→ **How to complete this task**: Copy every line of the records below word for word, with no changes.

Text extracted from each page:
⁂

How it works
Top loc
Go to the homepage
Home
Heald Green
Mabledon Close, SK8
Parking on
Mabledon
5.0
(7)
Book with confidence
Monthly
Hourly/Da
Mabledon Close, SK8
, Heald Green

⁂

→ **Reply**:
How it works
Top loc
Go to the homepage
Home
Heald Green
Mabledon Close, SK8
Parking on
Mabledon
5.0
(7)
Book with confidence
Monthly
Hourly/Da
Mabledon Close, SK8
, Heald Green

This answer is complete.